The National Research Council finally came out with their rankings of all graduate programs in the United States. Well, not rankings really. Unlike the 1990s report, this one doesn’t do an official rank of #1, 2, 3, and so forth. Rather, they use the data to provide a range within which programs fall, based both on scholarly criteria (research productivity, etc.) and on ratings by professors themselves. They also provide ratings on research, student success, and diversity within each program.
In other words, it is rather confusing!
The Chronicle for Higher Education provides a handy chart with all the information about anthropology graduate programs. I’ve been looking at it since last night, trying to make some sense of it.
Two easy conclusions. On the S-ranking, where “programs are rated highly if they are strong in criteria that scholars say are most important,” the same problems crop up as with journal impact factors and anthropology. The science side of things gets more citations, more articles, more research dollars and so forth. Books, journal articles that take a long time to create, the low dollar amounts involved in cultural anthro research – they don’t play as well in that ranking. A look at the difference in the divisions at Duke and previously at Stanford highlight this – Duke bio is #1, Duke cultural is #33, Stanford sciences is #3, Stanford cultural is #6.
The R-ranking, where “programs are ranked highly if they have similar features to programs viewed by faculty as top-notch,” is more the popularity game – established programs at rich and well-known universities tend to do quite well.

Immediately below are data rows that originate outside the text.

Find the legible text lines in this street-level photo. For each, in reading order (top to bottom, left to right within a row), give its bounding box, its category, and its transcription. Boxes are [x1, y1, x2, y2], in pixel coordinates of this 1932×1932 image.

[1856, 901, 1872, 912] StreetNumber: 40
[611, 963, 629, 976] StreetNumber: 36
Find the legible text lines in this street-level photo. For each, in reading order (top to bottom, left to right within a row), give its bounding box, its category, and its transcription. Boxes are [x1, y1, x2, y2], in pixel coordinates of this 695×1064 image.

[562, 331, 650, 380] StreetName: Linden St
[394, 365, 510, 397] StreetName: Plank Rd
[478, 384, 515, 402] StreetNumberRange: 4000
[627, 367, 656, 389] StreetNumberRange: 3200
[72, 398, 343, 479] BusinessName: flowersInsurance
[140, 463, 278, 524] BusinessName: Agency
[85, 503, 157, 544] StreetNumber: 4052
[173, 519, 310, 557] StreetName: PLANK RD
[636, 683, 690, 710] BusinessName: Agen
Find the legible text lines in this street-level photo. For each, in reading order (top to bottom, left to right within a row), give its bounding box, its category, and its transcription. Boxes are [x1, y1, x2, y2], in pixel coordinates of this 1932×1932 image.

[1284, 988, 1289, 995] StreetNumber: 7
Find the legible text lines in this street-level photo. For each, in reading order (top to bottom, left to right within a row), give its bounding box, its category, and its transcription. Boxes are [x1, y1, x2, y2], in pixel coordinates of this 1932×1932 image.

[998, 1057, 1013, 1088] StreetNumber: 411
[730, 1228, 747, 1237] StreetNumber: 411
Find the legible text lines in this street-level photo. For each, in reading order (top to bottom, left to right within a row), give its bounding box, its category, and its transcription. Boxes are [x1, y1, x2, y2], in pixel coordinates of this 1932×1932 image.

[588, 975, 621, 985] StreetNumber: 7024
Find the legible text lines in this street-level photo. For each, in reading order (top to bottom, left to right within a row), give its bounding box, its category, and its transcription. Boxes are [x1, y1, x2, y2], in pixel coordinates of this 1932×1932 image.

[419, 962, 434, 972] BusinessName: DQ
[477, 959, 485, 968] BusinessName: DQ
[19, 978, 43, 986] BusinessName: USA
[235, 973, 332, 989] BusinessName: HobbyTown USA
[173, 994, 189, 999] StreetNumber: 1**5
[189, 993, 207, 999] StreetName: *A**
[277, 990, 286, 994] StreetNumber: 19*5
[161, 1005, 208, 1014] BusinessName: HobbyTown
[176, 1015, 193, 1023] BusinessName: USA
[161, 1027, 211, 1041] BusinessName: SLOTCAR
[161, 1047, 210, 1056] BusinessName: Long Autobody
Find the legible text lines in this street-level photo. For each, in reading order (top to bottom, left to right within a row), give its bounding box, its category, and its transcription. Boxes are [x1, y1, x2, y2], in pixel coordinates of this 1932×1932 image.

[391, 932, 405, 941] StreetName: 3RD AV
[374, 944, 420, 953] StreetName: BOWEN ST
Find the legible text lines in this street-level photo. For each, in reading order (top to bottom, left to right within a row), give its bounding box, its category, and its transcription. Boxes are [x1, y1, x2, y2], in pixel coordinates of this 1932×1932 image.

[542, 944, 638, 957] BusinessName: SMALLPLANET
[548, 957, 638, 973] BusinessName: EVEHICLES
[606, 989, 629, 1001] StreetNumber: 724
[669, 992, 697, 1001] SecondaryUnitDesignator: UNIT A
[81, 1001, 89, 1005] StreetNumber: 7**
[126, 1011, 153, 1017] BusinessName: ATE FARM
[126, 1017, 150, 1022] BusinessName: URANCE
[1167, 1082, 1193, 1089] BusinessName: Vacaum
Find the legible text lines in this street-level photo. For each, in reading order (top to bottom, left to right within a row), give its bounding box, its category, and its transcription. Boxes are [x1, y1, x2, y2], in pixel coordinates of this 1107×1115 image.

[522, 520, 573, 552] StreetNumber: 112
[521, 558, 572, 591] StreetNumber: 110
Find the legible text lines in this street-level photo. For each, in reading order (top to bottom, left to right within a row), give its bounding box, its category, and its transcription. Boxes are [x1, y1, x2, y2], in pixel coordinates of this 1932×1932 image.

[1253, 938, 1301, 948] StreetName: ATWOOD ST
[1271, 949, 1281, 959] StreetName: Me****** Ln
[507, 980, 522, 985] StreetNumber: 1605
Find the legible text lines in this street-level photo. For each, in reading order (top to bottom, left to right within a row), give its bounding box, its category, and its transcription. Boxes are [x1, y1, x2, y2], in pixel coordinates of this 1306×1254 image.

Harvard gets a #1 ranking here, as does Michigan, the #1 in the previous NRC report.
Everyone wants a final ranking of top-notch programs. I started crunching numbers, the overall average of their high and low S-rank and high and low R-rank (scholarly and reputation rankings), but that was taking too long!
So I just went with programs where their high S-rank and R-rank were both in the top 10. And luckily that gave 10 programs! Here is the alphabetical list of the graduate programs that met both those criteria:
Of course lots of great programs are left off that list, and the NRC rankings give potential students other ways to look at the data (that Students High ranking, which covers completion rates, financial aid and other criteria could be crucial). Applied programs and specialized programs generally don’t do as well, since those often publish in other venues. In the end, finding a program where there are good professors that match your interests amd where good mentoring happens, that would be my #1 criterion if I were applying again.